__Source text__.
A Wagering Game Where Wagering Controls the Odds and the Payout [In the Lab]

Poker hand and Chips

After listening to James Earnest and Jason Morningstar talk about randomness in game design, I got to thinking about a peculiar mechanic. Imagine a wagering game in which the more you wagered, the less likely the odds of winning, but the greater the payout if you do win. You control (or at least partly control) the risk, though.

Supply
Each player has a supply of cards that are identical except for their suit. Each player has her own suit. Cards are numbered in ascending numerical rank. Suits are never shuffled or mixed, so one player is always Hearts, another is Clubs, and so on. Each card also lists a bonus effect.

The Wager
At the start of the turn, each player places face-down in front of them up to three cards from their supply. This is a player's wager. When all players have wagered their cards, reveal them.

The Prestige
Shuffle the remaining cards into a single deck. Draw three cards from the deck and reveal them to all players. This is the prestige.

The Score
If any of the cards from the prestige are your suit, you earn points equal to the rank of all your wagered cards.

__Work to be completed__.
According to the game-design post, how many cards may each player place face-down as a wager at the start of the turn? The lines that come after the game-design post are separate material.

__Saved data entries__.
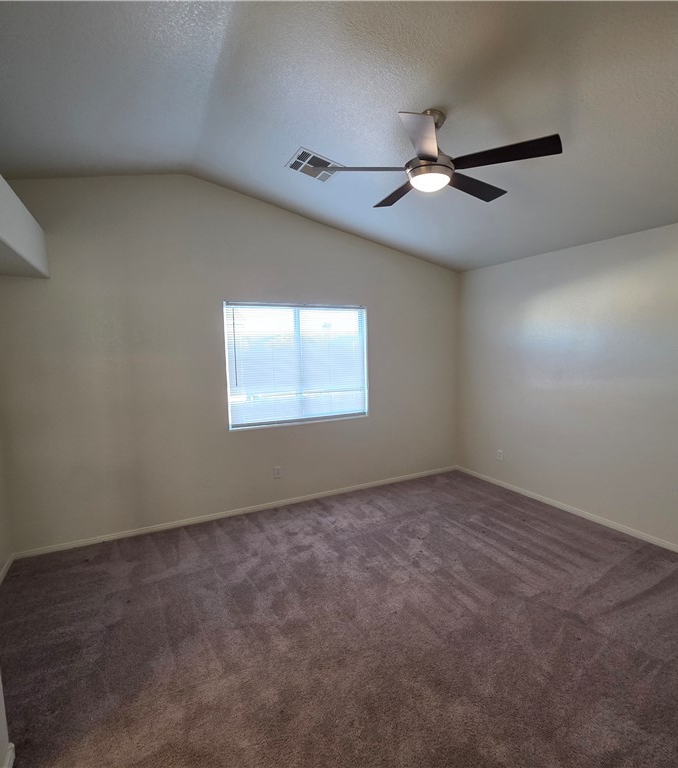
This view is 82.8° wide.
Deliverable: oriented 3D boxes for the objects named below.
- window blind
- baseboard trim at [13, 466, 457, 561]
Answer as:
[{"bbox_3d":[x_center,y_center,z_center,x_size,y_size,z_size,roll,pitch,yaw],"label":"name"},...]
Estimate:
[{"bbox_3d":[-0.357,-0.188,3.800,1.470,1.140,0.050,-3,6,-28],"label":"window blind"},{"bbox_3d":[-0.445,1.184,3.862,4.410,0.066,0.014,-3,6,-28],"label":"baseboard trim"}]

__Output__.
Up to three cards from their supply.